【長嶋清幸 ゼロの勝負師(25)】1994年から4年間在籍した阪神では徐々に出場機会も減り、引き際を考えるようになった。今まで自分が経験したこと、財産をどれだけ若い選手に見せ、伝えていけるか。そういうところで意識改革してくれたらいいなって。話を聞きに来てくれたらうれしいし、伸び悩んでいる選手がいたら声をかけたり。二軍首脳陣からも「経験を教えてあげてくれ」と言われていたんでね。
97年の自主トレではボールを10メートルも投げられなかった。これはダメだわって思うよね。プロ入りしたころ、打って走って守れなかったら野球選手は引退だと思っていた。しばらくは投げにくくても急に投げれるようになったりしていたから、今回もいけるかと思ったけど、キャンプでも全然ダメ。現実を受け止めないといけないし、別メニューになる。コーチに「打つだけでええから」と言われても…。ゴールデン・グラブ賞を4回も取ったのにね。
それで夏場に二軍にいた時、自分から球団に「今年で…」と話しに行った。向こうも話そうとしていたらしい。残りの選手生活、やるべきことをしっかりやろうと思った。「ベテランって辞める時はこんなもんか」と思われないよう、最後まで若い選手に背中を見せようと。二軍生活が続いていた亀山努にも「腐っている姿を見せたって何にもならん。二軍にいてもお前の最初を思い出せ。ヘッドスライディングだろ。その気持ちを後輩に見せなきゃダメだぞ」って。彼もその年で引退だったんだけど、最後はすごく一生懸命だったね。
俺は球団に残らせてもらえるなんてこれっぽっちも思っていなかった。生え抜きが強いし、外様がコーチで残れるなんて考えられない。それが最後に吉田義男監督から呼ばれて「お前、コーチやれへんか。コーチやれやあ」って。俺でいいんかって思った。地元静岡に帰って何か仕事探せばいいかと思っていたから。
しかも引退試合までやってもらった。阪神で4年しかプレーしていないのに、なんで外様の俺にここまでやってくれるのか。後で聞いたら、広島の松田耕平オーナーがオーナー会議で阪神の常務取締役だった野崎勝義さんに会った時「長嶋おるやろ。あれ、かわいがっとったんや。面倒見たってくれ」と頼んでくれたと…。俺は2003年まで阪神にお世話になって中日に行くんだけど、野崎さんから後で聞いた話では、落合博満さんからコーチに呼ばれなかったら、ずっと残れていたらしい。松田オーナーから直々に言われ、それくらいずっと面倒見ようと思ってくれていた。本当にありがたいし、感謝しかない。
18年間現役を続け、まだユニホームを着続けられる。俺って自分から就職活動したことないもんね(笑い)。98年から一軍打撃コーチ補佐。適材適所で理路整然と、わかりやすく伝えていこうと思った。打撃コーチはあの“世界の盗塁王”で…。

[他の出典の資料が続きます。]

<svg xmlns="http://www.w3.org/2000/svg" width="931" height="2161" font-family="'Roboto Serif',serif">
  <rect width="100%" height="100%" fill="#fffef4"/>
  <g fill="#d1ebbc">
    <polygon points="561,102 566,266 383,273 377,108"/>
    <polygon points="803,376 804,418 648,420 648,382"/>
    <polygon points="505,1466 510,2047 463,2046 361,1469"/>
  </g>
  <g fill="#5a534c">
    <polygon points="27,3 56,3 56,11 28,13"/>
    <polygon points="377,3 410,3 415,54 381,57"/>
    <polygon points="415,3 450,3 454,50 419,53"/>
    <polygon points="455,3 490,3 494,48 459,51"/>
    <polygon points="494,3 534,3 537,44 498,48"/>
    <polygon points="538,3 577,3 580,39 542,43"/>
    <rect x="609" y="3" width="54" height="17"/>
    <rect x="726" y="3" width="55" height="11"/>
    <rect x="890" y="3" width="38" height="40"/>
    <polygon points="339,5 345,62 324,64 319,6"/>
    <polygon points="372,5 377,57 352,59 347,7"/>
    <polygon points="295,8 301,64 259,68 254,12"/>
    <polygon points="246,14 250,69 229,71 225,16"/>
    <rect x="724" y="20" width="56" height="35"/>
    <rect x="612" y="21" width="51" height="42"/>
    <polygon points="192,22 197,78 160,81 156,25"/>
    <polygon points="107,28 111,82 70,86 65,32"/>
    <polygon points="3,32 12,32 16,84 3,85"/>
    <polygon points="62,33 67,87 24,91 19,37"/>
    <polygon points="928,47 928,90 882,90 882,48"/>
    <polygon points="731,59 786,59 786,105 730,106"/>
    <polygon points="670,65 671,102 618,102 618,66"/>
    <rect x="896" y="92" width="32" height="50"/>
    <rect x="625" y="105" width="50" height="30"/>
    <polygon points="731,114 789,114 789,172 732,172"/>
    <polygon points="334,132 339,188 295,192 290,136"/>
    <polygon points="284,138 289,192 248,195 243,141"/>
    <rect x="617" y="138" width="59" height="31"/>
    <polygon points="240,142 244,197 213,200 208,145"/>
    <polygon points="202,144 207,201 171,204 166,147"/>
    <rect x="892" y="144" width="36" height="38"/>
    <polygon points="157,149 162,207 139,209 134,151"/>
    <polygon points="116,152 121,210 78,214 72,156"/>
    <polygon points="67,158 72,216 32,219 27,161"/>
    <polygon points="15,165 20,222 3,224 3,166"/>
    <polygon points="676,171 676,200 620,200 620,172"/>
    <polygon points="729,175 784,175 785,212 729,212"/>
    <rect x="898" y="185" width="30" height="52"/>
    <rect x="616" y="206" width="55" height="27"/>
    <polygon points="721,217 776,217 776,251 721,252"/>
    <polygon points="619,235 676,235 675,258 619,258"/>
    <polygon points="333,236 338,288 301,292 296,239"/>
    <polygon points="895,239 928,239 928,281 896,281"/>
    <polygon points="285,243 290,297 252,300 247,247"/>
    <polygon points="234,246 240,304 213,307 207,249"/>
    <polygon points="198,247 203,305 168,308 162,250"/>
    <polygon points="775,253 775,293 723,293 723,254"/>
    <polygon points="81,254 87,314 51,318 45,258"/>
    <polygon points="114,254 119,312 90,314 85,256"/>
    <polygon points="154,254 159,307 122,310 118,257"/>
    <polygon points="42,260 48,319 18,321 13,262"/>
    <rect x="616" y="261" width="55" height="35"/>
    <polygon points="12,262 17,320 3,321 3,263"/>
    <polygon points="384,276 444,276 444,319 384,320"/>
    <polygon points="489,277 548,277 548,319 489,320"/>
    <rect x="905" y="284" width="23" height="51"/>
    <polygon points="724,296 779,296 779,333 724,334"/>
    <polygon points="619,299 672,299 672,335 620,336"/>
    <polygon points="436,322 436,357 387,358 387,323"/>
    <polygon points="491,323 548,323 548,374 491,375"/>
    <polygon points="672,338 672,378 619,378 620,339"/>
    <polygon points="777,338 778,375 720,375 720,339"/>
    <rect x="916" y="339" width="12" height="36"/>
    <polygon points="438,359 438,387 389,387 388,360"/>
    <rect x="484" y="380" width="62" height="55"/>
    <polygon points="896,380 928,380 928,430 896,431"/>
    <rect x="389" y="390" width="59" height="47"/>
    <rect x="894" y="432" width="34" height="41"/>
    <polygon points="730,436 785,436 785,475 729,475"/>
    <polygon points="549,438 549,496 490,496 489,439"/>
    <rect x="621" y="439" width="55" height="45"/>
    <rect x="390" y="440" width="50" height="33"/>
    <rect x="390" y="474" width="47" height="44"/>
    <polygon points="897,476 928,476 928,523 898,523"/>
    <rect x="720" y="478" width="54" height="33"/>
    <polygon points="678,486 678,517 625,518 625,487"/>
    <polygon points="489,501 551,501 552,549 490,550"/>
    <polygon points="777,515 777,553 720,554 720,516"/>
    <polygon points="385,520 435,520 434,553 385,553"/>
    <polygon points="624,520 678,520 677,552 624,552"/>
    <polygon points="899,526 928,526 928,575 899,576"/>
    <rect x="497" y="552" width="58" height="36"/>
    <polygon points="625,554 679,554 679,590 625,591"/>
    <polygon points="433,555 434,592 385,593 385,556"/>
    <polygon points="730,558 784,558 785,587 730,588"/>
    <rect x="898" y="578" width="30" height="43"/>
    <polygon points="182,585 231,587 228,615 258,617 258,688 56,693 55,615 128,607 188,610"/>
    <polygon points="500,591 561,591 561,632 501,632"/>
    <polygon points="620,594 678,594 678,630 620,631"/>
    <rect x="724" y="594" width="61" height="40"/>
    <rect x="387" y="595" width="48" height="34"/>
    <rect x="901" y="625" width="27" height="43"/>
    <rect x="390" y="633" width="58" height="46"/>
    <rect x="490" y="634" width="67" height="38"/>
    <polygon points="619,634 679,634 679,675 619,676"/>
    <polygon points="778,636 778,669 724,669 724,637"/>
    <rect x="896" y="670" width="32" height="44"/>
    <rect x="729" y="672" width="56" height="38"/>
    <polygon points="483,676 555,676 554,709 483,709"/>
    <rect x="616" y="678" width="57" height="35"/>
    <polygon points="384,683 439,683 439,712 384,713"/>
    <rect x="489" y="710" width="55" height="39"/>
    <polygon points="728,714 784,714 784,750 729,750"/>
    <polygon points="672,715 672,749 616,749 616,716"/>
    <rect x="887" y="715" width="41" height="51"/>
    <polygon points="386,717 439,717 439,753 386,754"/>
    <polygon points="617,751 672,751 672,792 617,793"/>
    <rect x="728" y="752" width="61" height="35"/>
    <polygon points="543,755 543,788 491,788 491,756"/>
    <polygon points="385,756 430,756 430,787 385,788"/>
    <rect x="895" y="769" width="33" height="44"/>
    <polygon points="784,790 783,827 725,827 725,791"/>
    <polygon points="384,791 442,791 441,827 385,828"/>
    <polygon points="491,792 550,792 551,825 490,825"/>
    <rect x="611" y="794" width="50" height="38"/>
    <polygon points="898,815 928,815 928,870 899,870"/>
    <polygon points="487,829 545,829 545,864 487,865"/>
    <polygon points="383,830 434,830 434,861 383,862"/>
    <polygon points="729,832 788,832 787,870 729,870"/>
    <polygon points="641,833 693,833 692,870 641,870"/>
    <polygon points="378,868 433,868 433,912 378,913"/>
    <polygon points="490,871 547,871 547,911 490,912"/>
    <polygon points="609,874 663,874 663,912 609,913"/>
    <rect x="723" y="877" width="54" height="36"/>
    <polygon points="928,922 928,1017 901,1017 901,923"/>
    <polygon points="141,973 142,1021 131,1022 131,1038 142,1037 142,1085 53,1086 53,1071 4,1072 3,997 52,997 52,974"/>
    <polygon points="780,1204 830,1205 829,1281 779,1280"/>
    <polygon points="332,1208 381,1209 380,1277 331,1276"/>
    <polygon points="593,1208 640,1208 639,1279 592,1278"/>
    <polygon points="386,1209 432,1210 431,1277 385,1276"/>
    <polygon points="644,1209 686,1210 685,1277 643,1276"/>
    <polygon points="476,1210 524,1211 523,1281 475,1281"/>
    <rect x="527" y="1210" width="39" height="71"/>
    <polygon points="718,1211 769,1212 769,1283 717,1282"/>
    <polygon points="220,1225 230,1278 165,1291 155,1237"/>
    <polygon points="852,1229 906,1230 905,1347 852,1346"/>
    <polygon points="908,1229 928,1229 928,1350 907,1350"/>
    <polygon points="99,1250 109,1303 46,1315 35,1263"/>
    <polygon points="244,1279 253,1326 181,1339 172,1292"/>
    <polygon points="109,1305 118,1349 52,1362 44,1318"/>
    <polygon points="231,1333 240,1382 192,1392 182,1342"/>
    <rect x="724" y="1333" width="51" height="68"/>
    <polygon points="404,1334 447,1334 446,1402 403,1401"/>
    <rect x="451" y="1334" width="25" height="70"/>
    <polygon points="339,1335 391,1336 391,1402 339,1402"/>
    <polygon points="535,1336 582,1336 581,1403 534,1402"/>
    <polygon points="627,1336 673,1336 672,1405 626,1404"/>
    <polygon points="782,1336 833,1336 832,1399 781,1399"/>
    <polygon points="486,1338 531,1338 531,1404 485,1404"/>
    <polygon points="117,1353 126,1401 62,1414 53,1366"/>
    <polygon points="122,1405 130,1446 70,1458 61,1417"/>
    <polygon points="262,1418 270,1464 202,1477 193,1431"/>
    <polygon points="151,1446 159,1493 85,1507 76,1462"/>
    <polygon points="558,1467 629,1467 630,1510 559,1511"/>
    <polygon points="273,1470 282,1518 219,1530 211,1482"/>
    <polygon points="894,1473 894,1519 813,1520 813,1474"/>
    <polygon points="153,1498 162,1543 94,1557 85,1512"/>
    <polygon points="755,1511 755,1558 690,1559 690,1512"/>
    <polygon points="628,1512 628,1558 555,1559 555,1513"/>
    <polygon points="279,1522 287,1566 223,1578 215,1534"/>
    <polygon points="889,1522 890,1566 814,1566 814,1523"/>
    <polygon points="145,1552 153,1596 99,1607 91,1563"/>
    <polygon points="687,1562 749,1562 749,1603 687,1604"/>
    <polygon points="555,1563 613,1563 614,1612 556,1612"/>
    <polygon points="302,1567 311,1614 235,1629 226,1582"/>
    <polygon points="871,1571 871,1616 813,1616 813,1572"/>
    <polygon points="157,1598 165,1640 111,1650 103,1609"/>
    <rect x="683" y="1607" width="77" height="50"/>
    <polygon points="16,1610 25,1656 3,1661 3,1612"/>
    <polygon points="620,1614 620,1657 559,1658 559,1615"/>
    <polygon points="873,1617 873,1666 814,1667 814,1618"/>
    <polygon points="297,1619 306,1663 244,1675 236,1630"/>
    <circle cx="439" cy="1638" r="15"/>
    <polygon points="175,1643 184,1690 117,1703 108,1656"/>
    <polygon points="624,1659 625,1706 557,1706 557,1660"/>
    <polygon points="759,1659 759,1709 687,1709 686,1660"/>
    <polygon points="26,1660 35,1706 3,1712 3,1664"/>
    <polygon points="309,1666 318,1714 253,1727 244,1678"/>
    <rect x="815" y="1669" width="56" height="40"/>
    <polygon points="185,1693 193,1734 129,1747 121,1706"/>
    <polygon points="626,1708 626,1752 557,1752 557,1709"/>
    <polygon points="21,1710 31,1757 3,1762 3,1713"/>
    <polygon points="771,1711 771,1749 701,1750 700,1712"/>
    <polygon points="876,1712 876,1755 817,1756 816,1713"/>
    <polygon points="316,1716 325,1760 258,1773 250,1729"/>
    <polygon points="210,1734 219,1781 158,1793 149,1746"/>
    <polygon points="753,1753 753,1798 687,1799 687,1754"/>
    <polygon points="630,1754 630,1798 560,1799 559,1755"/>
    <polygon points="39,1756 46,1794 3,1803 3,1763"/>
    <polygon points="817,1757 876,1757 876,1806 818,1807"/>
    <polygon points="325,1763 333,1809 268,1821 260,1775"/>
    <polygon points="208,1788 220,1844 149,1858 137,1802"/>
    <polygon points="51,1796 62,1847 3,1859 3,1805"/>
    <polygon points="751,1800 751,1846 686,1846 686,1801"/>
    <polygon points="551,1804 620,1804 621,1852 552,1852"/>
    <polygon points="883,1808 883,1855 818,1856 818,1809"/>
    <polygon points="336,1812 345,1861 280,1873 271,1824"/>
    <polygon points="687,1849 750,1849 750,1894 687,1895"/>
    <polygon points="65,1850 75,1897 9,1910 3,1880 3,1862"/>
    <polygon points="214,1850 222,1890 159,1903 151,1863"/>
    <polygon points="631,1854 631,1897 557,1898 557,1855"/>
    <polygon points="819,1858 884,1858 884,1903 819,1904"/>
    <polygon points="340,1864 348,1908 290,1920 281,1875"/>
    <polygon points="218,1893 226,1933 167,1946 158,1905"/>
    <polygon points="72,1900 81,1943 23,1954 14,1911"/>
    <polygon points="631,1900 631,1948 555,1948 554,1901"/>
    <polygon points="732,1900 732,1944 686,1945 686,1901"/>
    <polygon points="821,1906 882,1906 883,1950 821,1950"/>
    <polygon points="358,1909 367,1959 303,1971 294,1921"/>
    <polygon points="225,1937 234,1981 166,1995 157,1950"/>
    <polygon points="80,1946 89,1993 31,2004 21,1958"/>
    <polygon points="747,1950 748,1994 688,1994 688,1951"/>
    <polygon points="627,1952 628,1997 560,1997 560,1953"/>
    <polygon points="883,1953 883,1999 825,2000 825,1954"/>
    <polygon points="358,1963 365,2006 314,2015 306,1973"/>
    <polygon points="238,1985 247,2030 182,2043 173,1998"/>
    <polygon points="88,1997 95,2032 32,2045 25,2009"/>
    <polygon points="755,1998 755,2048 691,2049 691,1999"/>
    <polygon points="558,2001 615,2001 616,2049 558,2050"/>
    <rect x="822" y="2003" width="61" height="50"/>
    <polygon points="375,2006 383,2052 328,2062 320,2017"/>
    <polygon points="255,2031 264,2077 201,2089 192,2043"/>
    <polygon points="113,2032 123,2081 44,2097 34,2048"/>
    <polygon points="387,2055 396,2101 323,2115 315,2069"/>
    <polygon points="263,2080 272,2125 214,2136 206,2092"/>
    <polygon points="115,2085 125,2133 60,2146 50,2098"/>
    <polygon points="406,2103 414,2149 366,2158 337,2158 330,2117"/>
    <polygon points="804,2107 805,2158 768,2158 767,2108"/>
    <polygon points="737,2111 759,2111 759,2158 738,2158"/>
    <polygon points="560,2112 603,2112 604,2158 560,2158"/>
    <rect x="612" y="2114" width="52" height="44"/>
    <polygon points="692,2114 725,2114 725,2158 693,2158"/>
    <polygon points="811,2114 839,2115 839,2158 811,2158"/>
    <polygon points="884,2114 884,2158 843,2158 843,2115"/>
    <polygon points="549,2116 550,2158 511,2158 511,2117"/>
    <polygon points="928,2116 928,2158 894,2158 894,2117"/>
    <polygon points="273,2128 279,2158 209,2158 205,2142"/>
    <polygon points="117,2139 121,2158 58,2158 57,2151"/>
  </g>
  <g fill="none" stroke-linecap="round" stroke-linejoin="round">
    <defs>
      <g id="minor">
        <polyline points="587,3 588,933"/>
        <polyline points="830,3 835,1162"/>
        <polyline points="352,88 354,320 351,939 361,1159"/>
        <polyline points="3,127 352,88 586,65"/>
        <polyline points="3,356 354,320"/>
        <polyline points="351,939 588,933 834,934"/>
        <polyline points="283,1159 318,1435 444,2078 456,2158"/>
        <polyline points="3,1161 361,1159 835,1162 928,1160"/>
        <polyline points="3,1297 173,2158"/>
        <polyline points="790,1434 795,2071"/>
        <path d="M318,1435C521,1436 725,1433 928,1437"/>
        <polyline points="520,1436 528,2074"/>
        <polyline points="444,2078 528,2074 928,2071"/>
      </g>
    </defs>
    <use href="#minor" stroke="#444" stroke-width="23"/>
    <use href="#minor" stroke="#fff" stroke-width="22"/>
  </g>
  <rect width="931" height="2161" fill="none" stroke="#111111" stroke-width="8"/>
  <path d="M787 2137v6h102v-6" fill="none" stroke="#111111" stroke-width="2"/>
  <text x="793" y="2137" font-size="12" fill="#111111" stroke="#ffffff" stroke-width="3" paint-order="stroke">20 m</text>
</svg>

☆ながしま・きよゆき 1961年11月12日、静岡県浜岡町(現御前崎市)出身。静岡県自動車工業高から79年ドラフト外で広島入団。83年に背番号0をつけて外野のレギュラーに定着し、ダイヤモンドグラブ賞を受賞。84年9月15、16日の巨人戦では2戦連続のサヨナラ本塁打を放って優勝に貢献し、阪急との日本シリーズでは3本塁打、10打点の活躍でMVPに輝く。91年に中日にトレード移籍。93年にロッテ、94年から阪神でプレーし、97年に引退。その後は阪神、中日、三星(韓国)、ロッテでコーチを続けた。2020年に愛知のカレー店「元祖台湾カレー」のオーナーとなる。